Winston Churchill disse, certa vez, que a melhor dieta, para ele, era comer as próprias palavras frequentemente. Sem querer comparar a estatura política dos dois, é claro, mas essa frase cabe bem para o primeiro-ministro da Espanha, Pedro Sánchez.

Depois de se recusar a formar um governo de coalizão com a extrema-esquerda, Sánchez foi rápido dessa vez. O líder da centro-esquerda não levou sequer 24 horas para assinar um acordo com o Podemos, de Pablo Iglesias.

Agora, o partido da esquerda radical finalmente chegará ao poder – como coadjuvante, é verdade, mas ainda assim com presença oficial.

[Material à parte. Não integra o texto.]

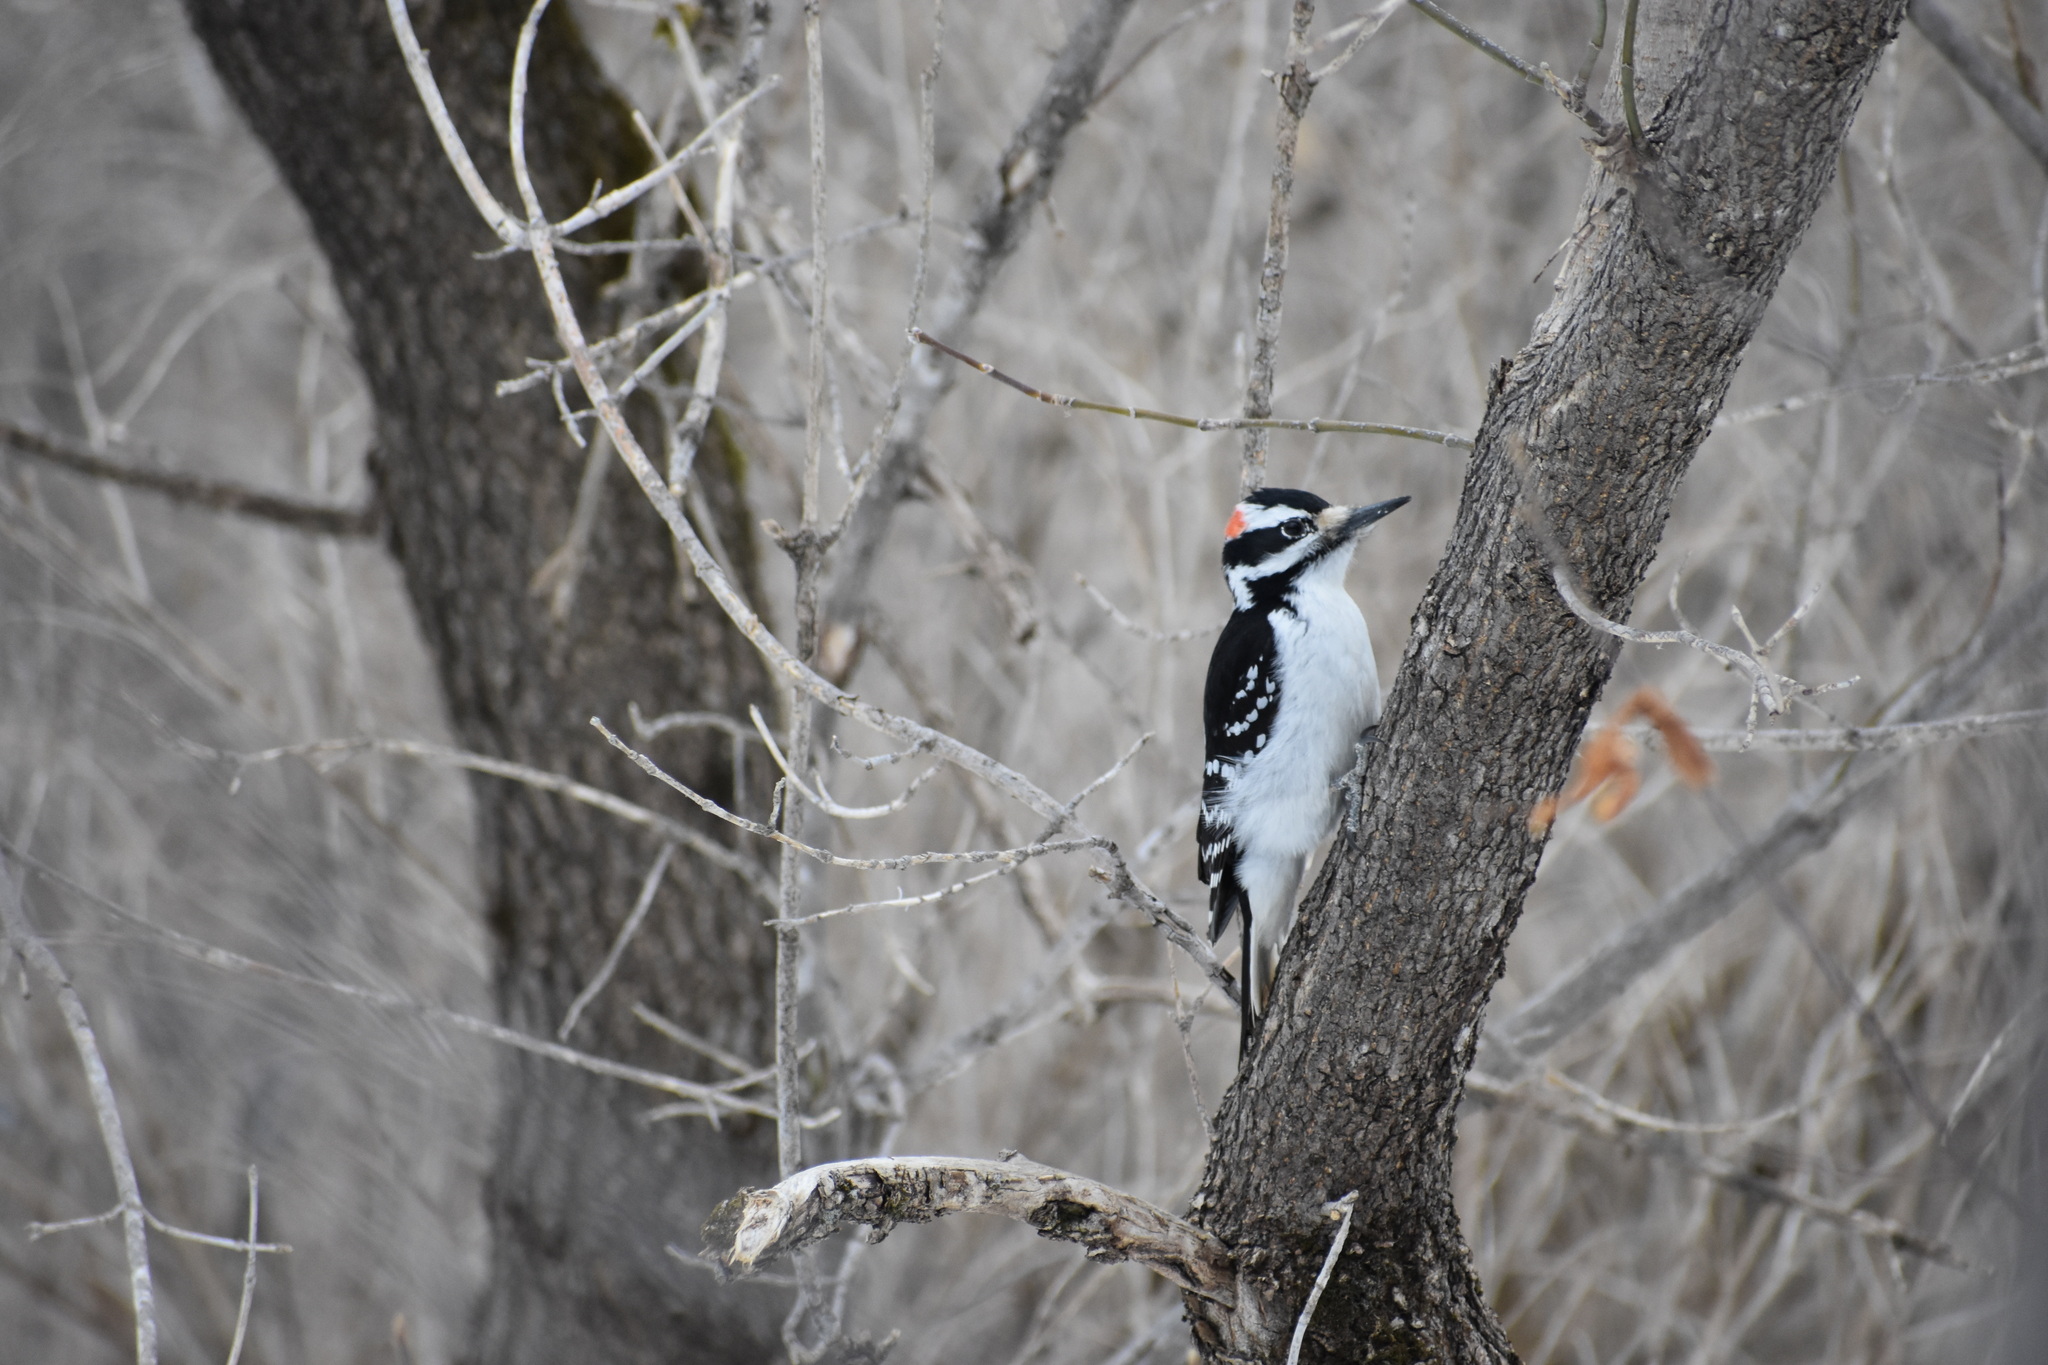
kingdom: Animalia
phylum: Chordata
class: Aves
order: Piciformes
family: Picidae
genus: Leuconotopicus
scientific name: Leuconotopicus villosus
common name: Hairy woodpecker
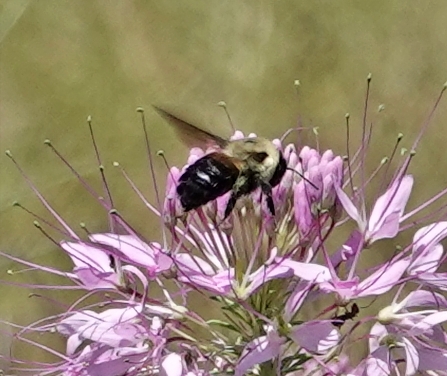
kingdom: Animalia
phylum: Arthropoda
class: Insecta
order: Hymenoptera
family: Apidae
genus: Bombus
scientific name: Bombus griseocollis
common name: Brown-belted bumble bee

O primeiro-ministro vai ceder a vice e mais três ministérios para o Podemos num acordo firmado em cerca de uma hora.

A questão é que Sánchez estava encurralado e não tinha outra opção para tentar formar governo. Logo, ficou claro que, por presunção e soberba da centro-esquerda, a Espanha perdeu seis meses e flertou com uma crise política.

Além disso, o bloco de esquerda perdeu apoio na última eleição e ainda permitiu que a extrema-direita, representada pelo Vox, avançasse: o partido é, agora, a terceira força política na Espanha e promete incomodar bastante o próximo governo.

Entre os termos do acordo está a causa catalã. A coalizão promete aprofundar a busca por saídas dentro da constituição para o tema.

Em Bruxelas, os burocratas europeus respiram aliviados com o indício de que a questão política na Espanha, um dos países claramente pró-europeus do bloco, será resolvida. O que também não deixa de ser curioso já que, até não muito tempo atrás, a chegada de um partido mais radical ao poder causaria fortes reações do bloco. Mas os tempos são outros e a entidade sabe bem disso.

Ocorre que o PSOE ainda não tem a certeza de que irá conseguir formar um governo na Espanha. A coalizão com o Podemos foi um importante passo nesse sentido, mas os números necessários para governar ainda não estão fechados e as negociações continuam.